Department of Statistics, University of Georgia, Athens, Georgia.
Department of Applied Statistics, Kyonggi University, Suwon, South Korea.
Hum Brain Mapp. 2019 Jan;40(1):65-79. doi: 10.1002/hbm.24355. Epub 2018 Sep 5.
Combining statistical parametric maps (SPM) from individual subjects is the goal in some types of group-level analyses of functional magnetic resonance imaging data. Brain maps are usually combined using a simple average across subjects, making them susceptible to subjects with outlying values. Furthermore, t tests are prone to false positives and false negatives when outlying values are observed. We propose a regularized unsupervised aggregation method for SPMs to find an optimal weight for aggregation, which aids in detecting and mitigating the effect of outlying subjects. We also present a bootstrap-based weighted t test using the optimal weights to construct an activation map robust to outlying subjects. We validate the performance of the proposed aggregation method and test using simulated and real data examples. Results show that the regularized aggregation approach can effectively detect outlying subjects, lower their weights, and produce robust SPMs.
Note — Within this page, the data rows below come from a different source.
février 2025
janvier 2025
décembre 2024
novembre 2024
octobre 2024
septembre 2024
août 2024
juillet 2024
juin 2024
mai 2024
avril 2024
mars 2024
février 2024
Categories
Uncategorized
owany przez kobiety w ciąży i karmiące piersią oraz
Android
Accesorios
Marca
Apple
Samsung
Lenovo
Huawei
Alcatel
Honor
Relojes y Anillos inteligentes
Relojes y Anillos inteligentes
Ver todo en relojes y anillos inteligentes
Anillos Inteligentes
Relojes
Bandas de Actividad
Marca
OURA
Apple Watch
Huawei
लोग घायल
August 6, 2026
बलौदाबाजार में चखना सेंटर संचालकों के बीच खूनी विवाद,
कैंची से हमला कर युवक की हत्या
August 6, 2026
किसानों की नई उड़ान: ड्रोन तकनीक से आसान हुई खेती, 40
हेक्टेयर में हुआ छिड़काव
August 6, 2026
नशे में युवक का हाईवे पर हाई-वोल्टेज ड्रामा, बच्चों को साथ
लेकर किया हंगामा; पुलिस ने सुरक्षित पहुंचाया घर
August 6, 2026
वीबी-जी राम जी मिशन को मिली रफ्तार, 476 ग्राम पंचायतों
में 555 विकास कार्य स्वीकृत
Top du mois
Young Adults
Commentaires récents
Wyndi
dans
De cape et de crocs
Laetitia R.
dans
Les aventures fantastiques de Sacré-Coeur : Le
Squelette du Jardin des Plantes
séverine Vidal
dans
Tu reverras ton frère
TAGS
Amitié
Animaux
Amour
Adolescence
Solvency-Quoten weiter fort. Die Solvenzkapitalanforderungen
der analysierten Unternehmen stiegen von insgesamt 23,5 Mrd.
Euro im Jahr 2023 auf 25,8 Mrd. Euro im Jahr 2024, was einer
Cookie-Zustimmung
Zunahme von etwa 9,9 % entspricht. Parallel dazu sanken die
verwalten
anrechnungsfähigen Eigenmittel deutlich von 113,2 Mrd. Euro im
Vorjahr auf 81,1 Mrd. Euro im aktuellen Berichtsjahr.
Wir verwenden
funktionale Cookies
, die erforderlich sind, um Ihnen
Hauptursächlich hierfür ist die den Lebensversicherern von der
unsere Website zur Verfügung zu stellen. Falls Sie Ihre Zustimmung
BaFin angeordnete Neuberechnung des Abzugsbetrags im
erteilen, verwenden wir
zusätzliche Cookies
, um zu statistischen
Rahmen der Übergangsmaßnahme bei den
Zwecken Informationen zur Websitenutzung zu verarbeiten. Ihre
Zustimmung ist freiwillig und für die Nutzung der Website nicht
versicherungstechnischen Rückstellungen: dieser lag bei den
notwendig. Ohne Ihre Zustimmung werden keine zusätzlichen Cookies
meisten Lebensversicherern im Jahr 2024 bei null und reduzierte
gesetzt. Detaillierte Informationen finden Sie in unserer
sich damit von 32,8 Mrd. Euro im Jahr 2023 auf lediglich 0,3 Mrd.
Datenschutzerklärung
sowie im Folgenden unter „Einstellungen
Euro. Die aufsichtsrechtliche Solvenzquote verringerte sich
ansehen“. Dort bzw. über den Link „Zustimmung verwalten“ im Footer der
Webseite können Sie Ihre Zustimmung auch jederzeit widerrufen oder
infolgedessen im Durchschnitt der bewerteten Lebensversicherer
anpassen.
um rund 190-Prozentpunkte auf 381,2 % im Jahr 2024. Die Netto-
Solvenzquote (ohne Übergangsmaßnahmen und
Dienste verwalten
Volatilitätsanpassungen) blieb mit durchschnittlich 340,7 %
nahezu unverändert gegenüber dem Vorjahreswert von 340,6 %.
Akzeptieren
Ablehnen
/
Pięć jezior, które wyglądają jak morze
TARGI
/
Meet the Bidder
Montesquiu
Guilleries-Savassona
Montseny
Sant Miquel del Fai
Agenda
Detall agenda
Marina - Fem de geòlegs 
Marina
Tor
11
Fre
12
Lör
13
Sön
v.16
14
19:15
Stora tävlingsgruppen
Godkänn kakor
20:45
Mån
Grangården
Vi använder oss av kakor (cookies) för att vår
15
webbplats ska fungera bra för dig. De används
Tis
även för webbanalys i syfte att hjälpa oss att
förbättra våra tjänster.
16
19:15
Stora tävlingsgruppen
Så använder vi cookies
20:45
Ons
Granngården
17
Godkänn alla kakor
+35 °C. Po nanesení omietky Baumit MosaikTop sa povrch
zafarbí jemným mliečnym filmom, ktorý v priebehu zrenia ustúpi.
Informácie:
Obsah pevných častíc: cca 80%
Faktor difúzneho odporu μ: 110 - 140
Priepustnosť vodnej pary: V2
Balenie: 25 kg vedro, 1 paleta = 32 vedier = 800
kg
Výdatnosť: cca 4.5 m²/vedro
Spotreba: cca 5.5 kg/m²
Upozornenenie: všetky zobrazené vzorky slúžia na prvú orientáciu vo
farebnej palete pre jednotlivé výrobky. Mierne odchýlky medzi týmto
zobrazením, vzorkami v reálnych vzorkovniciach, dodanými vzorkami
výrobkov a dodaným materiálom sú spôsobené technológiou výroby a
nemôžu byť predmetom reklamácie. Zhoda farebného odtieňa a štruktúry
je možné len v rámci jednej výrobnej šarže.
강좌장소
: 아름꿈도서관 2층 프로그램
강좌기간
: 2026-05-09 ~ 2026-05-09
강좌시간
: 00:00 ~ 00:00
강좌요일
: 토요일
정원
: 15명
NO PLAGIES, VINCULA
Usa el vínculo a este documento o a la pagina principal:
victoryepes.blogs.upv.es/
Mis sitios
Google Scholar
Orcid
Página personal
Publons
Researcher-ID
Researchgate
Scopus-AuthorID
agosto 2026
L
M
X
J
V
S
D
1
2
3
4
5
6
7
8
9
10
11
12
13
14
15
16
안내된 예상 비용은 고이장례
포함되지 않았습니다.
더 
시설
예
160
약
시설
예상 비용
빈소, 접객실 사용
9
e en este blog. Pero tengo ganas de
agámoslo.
将个体的统计参数图(SPM)结合起来是功能磁共振成像数据的某些类型的组级分析的目标。脑图通常通过对受试者进行简单的平均来进行组合,这使得它们容易受到异常值的影响。此外,当观察到异常值时,t 检验容易出现假阳性和假阴性。我们提出了一种用于 SPM 的正则化无监督聚合方法,以找到聚合的最佳权重,从而有助于检测和减轻异常受试者的影响。我们还提出了一种基于 bootstrap 的加权 t 检验,使用最佳权重构建对异常受试者具有鲁棒性的激活图。我们验证了所提出的聚合方法的性能,并使用模拟和真实数据示例进行了测试。结果表明,正则化聚合方法可以有效地检测异常受试者,降低其权重,并产生稳健的 SPM。